Ceci nous amène à parler d’une autre qualité canadienne-française : le loyalisme. Les Canadiens-Français sont de très fidèles sujets du roi d’Angleterre qui est le chef de la nation. Ils savent reconnaître que celui-ci leur a laissé de très grandes libertés. Deux fois ils lui ont gardé le Canada, deux fois ils se sont battus pour repousser l’envahisseur et conserver le Dominion à la Couronne. Sa Majesté George V n’a pas de plus dévoués citoyens. Que survienne une nouvelle menace, il pourra compter sur la fidélité de ces braves sujets.
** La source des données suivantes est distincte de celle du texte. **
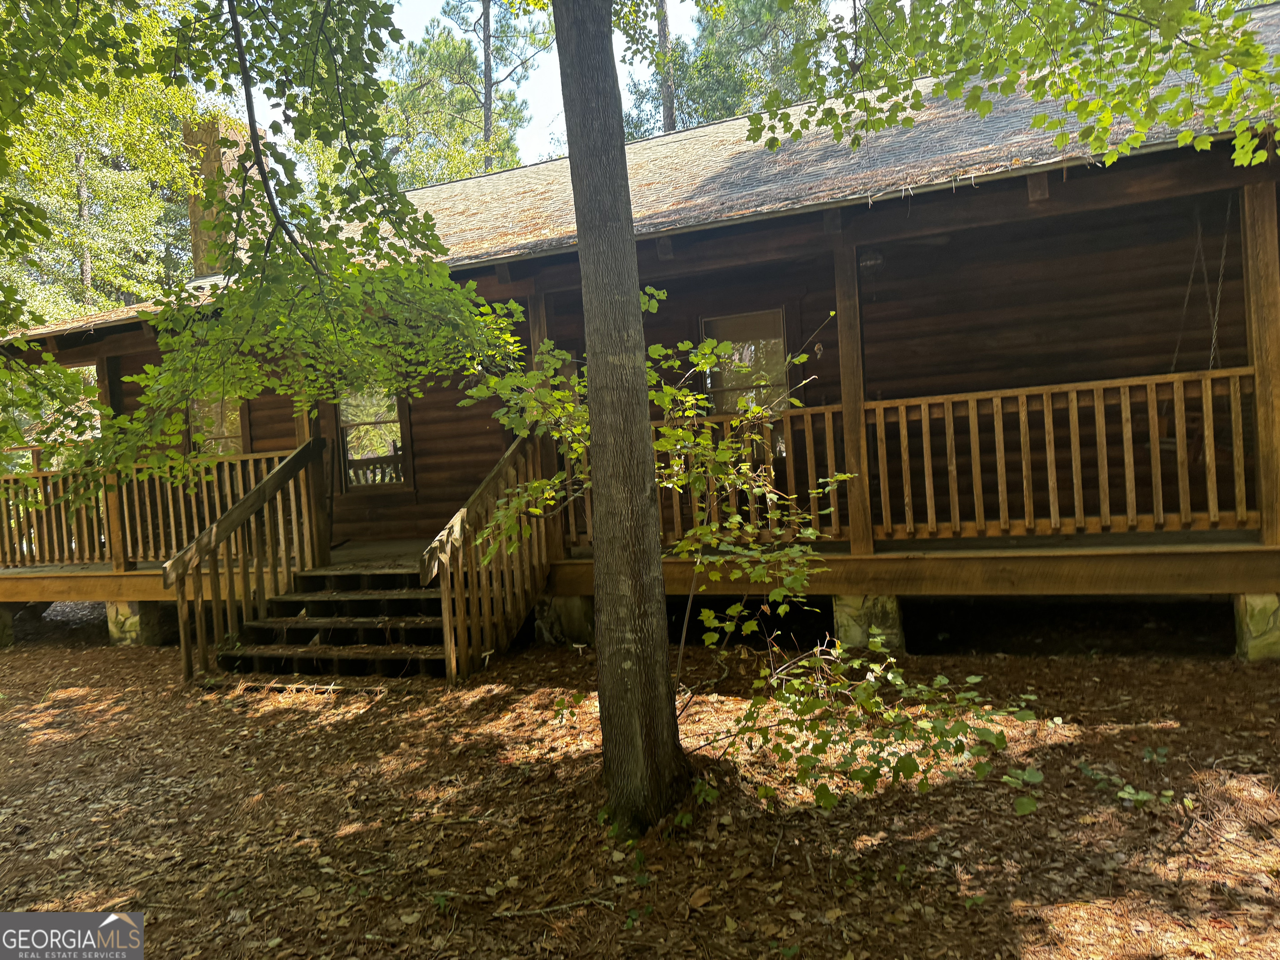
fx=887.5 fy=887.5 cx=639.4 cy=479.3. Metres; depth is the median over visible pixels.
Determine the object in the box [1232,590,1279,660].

« La province de Québec, a dit Mr. Taschereau, pour avoir une loyauté moins bruyante que telle ou telle de ses voisines est cependant profondément attachée à l’Angleterre. Cette loyauté n’est faite ni de sentiment, ni d’hérédité : elle est raisonnée, elle est sincère, elle est durable. »
Après avoir dit quelles étaient les qualités des Canadiens-Français il faut parler de leur piété, qui fait le fond de leur caractère, et qui demande un chapitre spécial.
Ensuite il faudra parler de leurs défauts. Si je ne le faisais pas on m’accuserait de partialité. Nous verrons après quelles sont les raisons que le Canadien-Français doit avoir d’espérer en son avenir.
Enfin à l’aide de tous les documents que nous aurons réunis, nous essaierons de dégager quelle doit être, ou plutôt quelle devrait être la conduite de l’Angleterre, la conduite de la France à l’égard de cette race si intéressante et si vivante.